**PROBLEM REQUIREMENTS**
Although the records contain pictures, repeat only the text of every line exactly.

=== Section Start ===

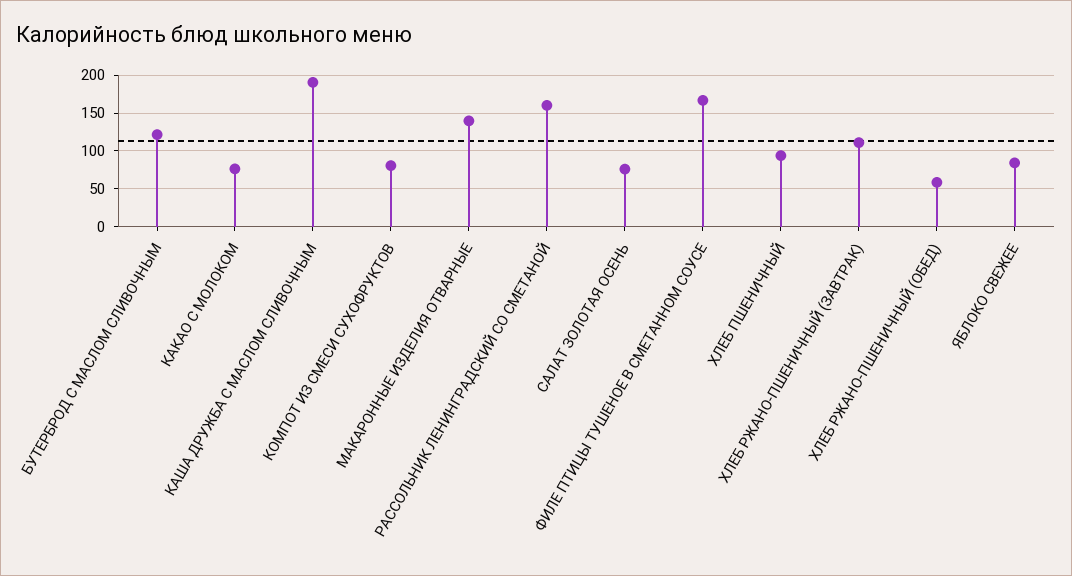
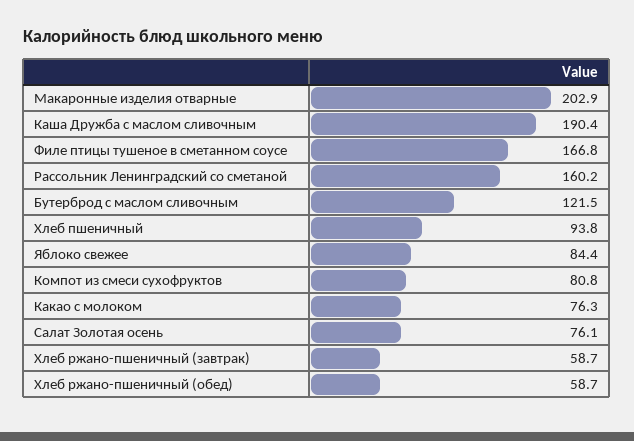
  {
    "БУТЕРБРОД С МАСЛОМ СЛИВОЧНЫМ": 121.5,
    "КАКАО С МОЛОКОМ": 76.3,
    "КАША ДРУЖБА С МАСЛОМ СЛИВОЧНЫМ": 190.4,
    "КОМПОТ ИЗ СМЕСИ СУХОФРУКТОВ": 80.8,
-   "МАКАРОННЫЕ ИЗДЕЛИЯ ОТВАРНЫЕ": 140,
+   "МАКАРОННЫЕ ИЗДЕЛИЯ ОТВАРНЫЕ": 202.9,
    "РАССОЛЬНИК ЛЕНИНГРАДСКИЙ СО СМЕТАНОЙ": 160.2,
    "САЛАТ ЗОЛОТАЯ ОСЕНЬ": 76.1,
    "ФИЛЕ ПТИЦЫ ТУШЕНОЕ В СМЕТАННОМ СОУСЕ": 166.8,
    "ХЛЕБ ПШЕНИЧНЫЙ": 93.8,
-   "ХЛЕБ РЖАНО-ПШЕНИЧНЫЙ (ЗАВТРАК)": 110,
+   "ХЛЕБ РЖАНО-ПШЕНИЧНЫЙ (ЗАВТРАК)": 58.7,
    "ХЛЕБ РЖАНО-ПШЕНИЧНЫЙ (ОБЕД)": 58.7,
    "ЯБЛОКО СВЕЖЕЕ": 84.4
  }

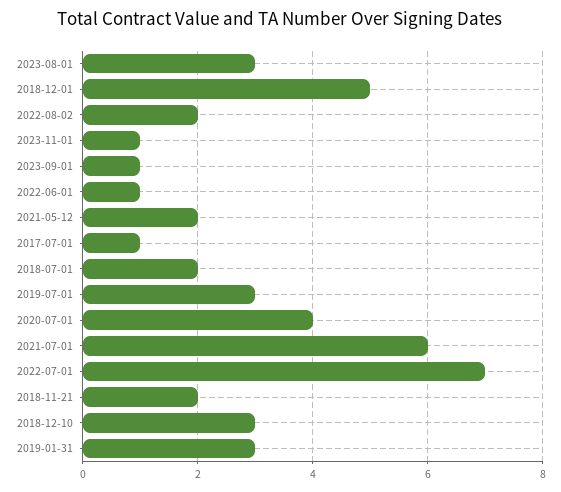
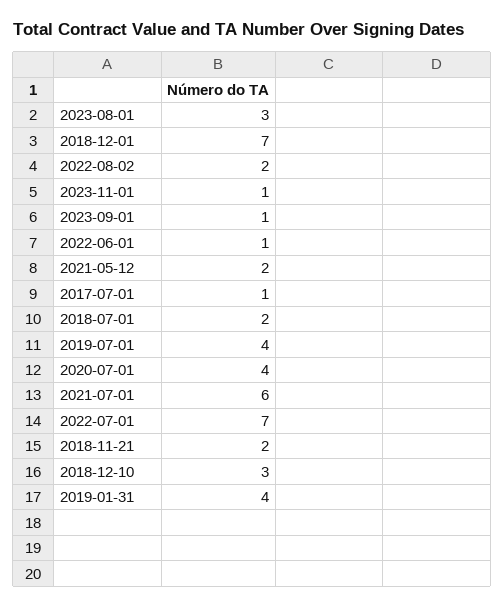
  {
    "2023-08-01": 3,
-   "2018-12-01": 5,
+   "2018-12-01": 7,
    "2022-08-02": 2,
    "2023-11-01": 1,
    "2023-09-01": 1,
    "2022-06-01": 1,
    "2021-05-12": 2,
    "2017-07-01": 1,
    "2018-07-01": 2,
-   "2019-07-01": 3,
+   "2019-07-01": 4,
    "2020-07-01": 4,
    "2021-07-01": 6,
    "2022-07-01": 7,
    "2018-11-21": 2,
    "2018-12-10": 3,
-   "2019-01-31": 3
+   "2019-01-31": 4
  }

=== Section End ===

**SOLUTION FOR THIS TASK**
  {
    "БУТЕРБРОД С МАСЛОМ СЛИВОЧНЫМ": 121.5,
    "КАКАО С МОЛОКОМ": 76.3,
    "КАША ДРУЖБА С МАСЛОМ СЛИВОЧНЫМ": 190.4,
    "КОМПОТ ИЗ СМЕСИ СУХОФРУКТОВ": 80.8,
-   "МАКАРОННЫЕ ИЗДЕЛИЯ ОТВАРНЫЕ": 140,
+   "МАКАРОННЫЕ ИЗДЕЛИЯ ОТВАРНЫЕ": 202.9,
    "РАССОЛЬНИК ЛЕНИНГРАДСКИЙ СО СМЕТАНОЙ": 160.2,
    "САЛАТ ЗОЛОТАЯ ОСЕНЬ": 76.1,
    "ФИЛЕ ПТИЦЫ ТУШЕНОЕ В СМЕТАННОМ СОУСЕ": 166.8,
    "ХЛЕБ ПШЕНИЧНЫЙ": 93.8,
-   "ХЛЕБ РЖАНО-ПШЕНИЧНЫЙ (ЗАВТРАК)": 110,
+   "ХЛЕБ РЖАНО-ПШЕНИЧНЫЙ (ЗАВТРАК)": 58.7,
    "ХЛЕБ РЖАНО-ПШЕНИЧНЫЙ (ОБЕД)": 58.7,
    "ЯБЛОКО СВЕЖЕЕ": 84.4
  }

  {
    "2023-08-01": 3,
-   "2018-12-01": 5,
+   "2018-12-01": 7,
    "2022-08-02": 2,
    "2023-11-01": 1,
    "2023-09-01": 1,
    "2022-06-01": 1,
    "2021-05-12": 2,
    "2017-07-01": 1,
    "2018-07-01": 2,
-   "2019-07-01": 3,
+   "2019-07-01": 4,
    "2020-07-01": 4,
    "2021-07-01": 6,
    "2022-07-01": 7,
    "2018-11-21": 2,
    "2018-12-10": 3,
-   "2019-01-31": 3
+   "2019-01-31": 4
  }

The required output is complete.